The U.S. Supreme Court has delayed further discussions concerning Cunningham v. Cornell University until February 21, 2025. This case centers on claims that Cornell University contravened the Employee Retirement Income Security Act (ERISA) by partaking in prohibited transactions with two significant retirement service providers.
Cornell University argued that the plaintiffs did not present adequate evidence to substantiate their claims. Conversely, the plaintiffs asserted that shifting the burden of proof onto employees diminishes the protections established by ERISA. The lawsuit was initiated in 2016, with the plaintiffs alleging that Cornell’s dealings with the service providers breached ERISA’s stipulations against certain financial transactions with “parties-in-interest.” They are seeking to hold Cornell liable for these purported violations concerning their employee retirement and health plans.
Nicole Saharsky from Mayer Brown, representing Cornell, stated that the plaintiffs failed to meet the necessary legal criteria to move their claims forward, asserting that ERISA requires definitive proof of harm or wrongdoing. The attorneys for the petitioners contended that the onus of proof should rest with the fiduciary, citing Section 406 of ERISA, which prohibits specified financial transactions unless particular exceptions apply.
Discussion on Cornell ERISA Accusations
“It is entirely reasonable to place the burden on the fiduciary. They are the ones engaging in the transaction,” stated Yaira Dubin, one of the petitioners’ lawyers and a U.S. assistant solicitor general. Cornell’s legal representatives cautioned that allowing such cases to continue based merely on accusations could result in “frivolous lawsuits,” draining resources that could otherwise be allocated to valid employee benefits.
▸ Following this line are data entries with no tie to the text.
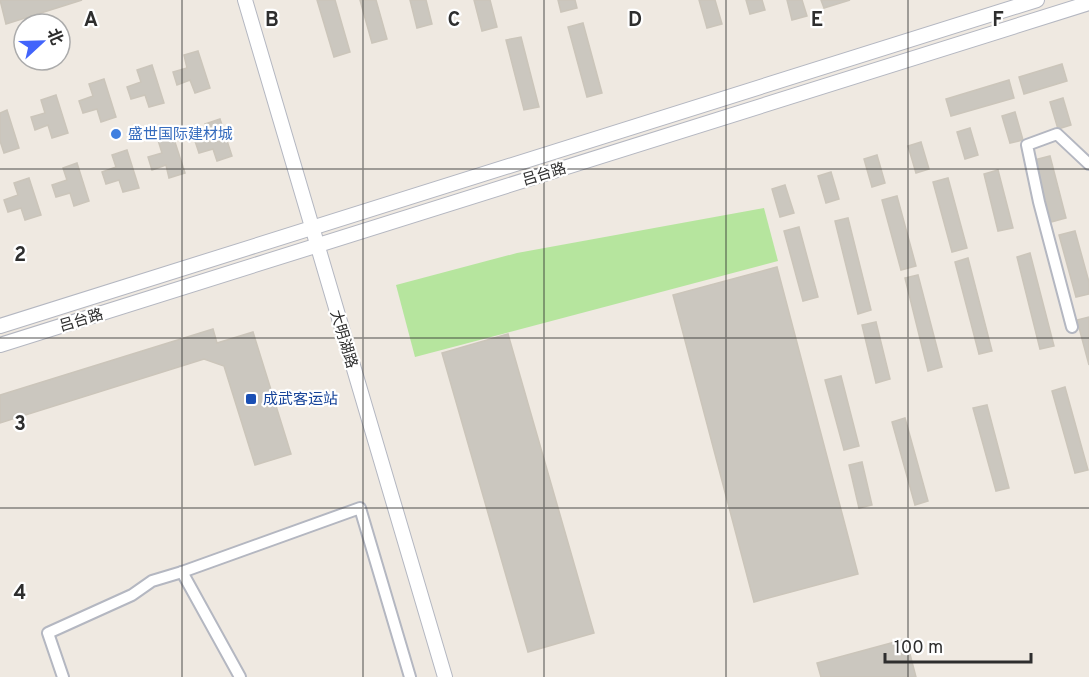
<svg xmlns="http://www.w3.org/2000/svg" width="1089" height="677" font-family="Overpass,'Noto Sans SC',sans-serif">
<rect width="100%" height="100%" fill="#efe9e1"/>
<path fill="#b6e59e" d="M 764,208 L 778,261 L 415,357 L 396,285 L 517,253 Z"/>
<g fill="#cbc7bf" stroke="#cbc5ba" stroke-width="1.5">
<path d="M 0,0 L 82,0 L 6,24 Z"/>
<path d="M 317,0 L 335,0 L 350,52 L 334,57 Z"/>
<path d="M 360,0 L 376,0 L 387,39 L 372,43 Z"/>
<path d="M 410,0 L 426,0 L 432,24 L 417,28 Z"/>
<path d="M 474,0 L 490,0 L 497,27 L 482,31 Z"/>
<path d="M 558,0 L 575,0 L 577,8 L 561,12 Z"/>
<path d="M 699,0 L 715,0 L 722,24 L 707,28 Z"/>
<path d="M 746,0 L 762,0 L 765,10 L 750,14 Z"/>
<path d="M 787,0 L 802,0 L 807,16 L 792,20 Z"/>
<path d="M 821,0 L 850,0 L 824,8 Z"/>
<path d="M 583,23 L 602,93 L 587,97 L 568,27 Z"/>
<path d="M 521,37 L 539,107 L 524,110 L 506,40 Z"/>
<path d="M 198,51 L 210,88 L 195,93 L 190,80 L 177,85 L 173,72 L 187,68 L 184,55 Z"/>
<path d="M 1062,64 L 1067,81 L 1024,94 L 1019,77 Z"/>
<path d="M 152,65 L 164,103 L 149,107 L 145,95 L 131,99 L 127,87 L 141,82 L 137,70 Z"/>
<path d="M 104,79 L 116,117 L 101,122 L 97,109 L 83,113 L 79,101 L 93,96 L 89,84 Z"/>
<path d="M 1009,80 L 1014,98 L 951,116 L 946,99 Z"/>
<path d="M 56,95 L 68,133 L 52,138 L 48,125 L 35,130 L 31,117 L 45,113 L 41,100 Z"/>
<path d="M 1063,98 L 1071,125 L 1058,129 L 1050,102 Z"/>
<path d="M 7,110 L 19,148 L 4,153 L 0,141 L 0,113 Z"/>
<path d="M 1015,112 L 1023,140 L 1010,143 L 1002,116 Z"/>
<path d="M 220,119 L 232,156 L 217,161 L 213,149 L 199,153 L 195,141 L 209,136 L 205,124 Z"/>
<path d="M 970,128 L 978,155 L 965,159 L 957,132 Z"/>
<path d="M 173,136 L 185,173 L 169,178 L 166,165 L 152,170 L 148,157 L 162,153 L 158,140 Z"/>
<path d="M 921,142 L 929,169 L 916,173 L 908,146 Z"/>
<path d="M 127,150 L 139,188 L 123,192 L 119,180 L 106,184 L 102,172 L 116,167 L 112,155 Z"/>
<path d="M 877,155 L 885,183 L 872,187 L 864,159 Z"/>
<path d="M 1050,156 L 1066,218 L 1051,222 L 1034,160 Z"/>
<path d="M 77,163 L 89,201 L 74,206 L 70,193 L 56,197 L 52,185 L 67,180 L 63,168 Z"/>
<path d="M 998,170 L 1013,228 L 998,231 L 984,174 Z"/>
<path d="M 831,172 L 839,199 L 826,203 L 818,176 Z"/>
<path d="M 29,178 L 41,215 L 25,220 L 21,208 L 8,212 L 4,200 L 18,195 L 14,183 Z"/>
<path d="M 948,178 L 967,248 L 952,252 L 933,182 Z"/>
<path d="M 785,185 L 794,213 L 780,217 L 772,189 Z"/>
<path d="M 897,196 L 916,266 L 901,270 L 882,200 Z"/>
<path d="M 848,218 L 871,310 L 858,314 L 835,221 Z"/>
<path d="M 799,227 L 818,297 L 803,301 L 784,231 Z"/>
<path d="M 1075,231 L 1089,282 L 1089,294 L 1076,297 L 1059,235 Z"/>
<path d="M 1030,253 L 1054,346 L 1040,349 L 1017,257 Z"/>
<path d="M 968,258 L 992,351 L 979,354 L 955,262 Z"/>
<path d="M 777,267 L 858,574 L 754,602 L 673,295 Z"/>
<path d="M 918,275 L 942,367 L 928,371 L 905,278 Z"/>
<path d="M 1089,317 L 1089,365 L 1077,320 Z"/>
<path d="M 876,322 L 890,379 L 876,383 L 862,325 Z"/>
<path d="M 213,329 L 217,343 L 253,332 L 291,454 L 255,465 L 224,366 L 204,359 L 0,423 L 0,395 Z"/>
<path d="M 508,334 L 594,633 L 528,652 L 442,353 Z"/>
<path d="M 841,376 L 859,446 L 844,450 L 825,380 Z"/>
<path d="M 1065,387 L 1088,470 L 1075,473 L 1052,391 Z"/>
<path d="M 987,405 L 1009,488 L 996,491 L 973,408 Z"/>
<path d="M 905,418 L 928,501 L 915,505 L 892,422 Z"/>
<path d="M 862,462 L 872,505 L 859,508 L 849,465 Z"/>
<path d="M 906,639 L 916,677 L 821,677 L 817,663 Z"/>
</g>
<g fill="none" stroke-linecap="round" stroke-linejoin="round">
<defs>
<g id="street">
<path d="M 1072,327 L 1039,202 L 1027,145 L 1057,134 L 1089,164"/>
<path d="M 63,677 L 48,633 L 132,595 L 152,581 L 182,572"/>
<path d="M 240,677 L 182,572 L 360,508 L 410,677"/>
</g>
<g id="secondary">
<path d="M 245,0 L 445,677"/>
<path d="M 0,326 L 1037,0"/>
<path d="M 0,345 L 1089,3"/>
</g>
</defs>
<use href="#street" stroke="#b4b7c1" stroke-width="14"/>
<use href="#secondary" stroke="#b4b7c1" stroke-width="16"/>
<use href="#street" stroke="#fff" stroke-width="10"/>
<use href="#secondary" stroke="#fff" stroke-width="14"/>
</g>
<path fill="none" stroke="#2e2e2e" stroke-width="1.5" stroke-opacity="0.55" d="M 182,0 L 182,677M 363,0 L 363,677M 544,0 L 544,677M 726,0 L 726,677M 908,0 L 908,677M 0,169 L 1089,169M 0,338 L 1089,338M 0,508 L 1089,508"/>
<circle fill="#3f7fe0" stroke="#fff" stroke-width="2" cx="116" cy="134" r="6"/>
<rect fill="#1a4fb4" stroke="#fff" stroke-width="2" x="245" y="393" width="12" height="12" rx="3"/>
<g text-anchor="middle" stroke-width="4.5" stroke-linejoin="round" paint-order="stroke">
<g font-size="15" fill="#366cbe" stroke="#fff" text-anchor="start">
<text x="128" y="139">盛世国际建材城</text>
</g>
<g font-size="15" fill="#2e2e2e" stroke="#fff">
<text transform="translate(544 174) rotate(-17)" y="5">吕台路</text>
<text transform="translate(81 320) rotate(-17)" y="5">吕台路</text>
<text transform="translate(344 339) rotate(73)" y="5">大明湖路</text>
</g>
<g font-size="15" fill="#164399" stroke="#fff" text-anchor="start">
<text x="263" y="404">成武客运站</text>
</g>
</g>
<g font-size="20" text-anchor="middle" font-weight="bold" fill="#2e2e2e" stroke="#fff" stroke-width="4.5" stroke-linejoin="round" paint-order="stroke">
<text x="91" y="26">A</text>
<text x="272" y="26">B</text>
<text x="454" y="26">C</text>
<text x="635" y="26">D</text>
<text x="817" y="26">E</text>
<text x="998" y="26">F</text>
<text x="20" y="261">2</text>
<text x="20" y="430">3</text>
<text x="20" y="599">4</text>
</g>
<g transform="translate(42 42) rotate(68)"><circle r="28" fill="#ffffff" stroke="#ababab" stroke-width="1.5"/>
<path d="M0-4.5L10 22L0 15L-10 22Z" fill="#4264fb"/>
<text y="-9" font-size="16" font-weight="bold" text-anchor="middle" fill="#2e2e2e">北</text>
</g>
<path d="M885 653v9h146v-9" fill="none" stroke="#2e2e2e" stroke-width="3"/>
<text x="894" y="653" font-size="18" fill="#2e2e2e" stroke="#ffffff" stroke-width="4.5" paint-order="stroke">100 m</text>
</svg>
Chief Justice John Roberts and Associate Justice Brett Kavanaugh raised concerns about the potential expenses and burdens this might impose on employers. Associate Justice Ketanji Brown Jackson highlighted the importance of employee protections and questioned whether the existing legal framework too heavily disadvantages workers attempting to hold fiduciaries accountable. The Supreme Court rescheduled the session to provide additional time for discussion and plans to reconvene on February 21.
Final decisions are usually announced in late June. This ruling is poised to have a major impact on how ERISA-related cases are litigated and the distribution of responsibilities between employees and fiduciaries.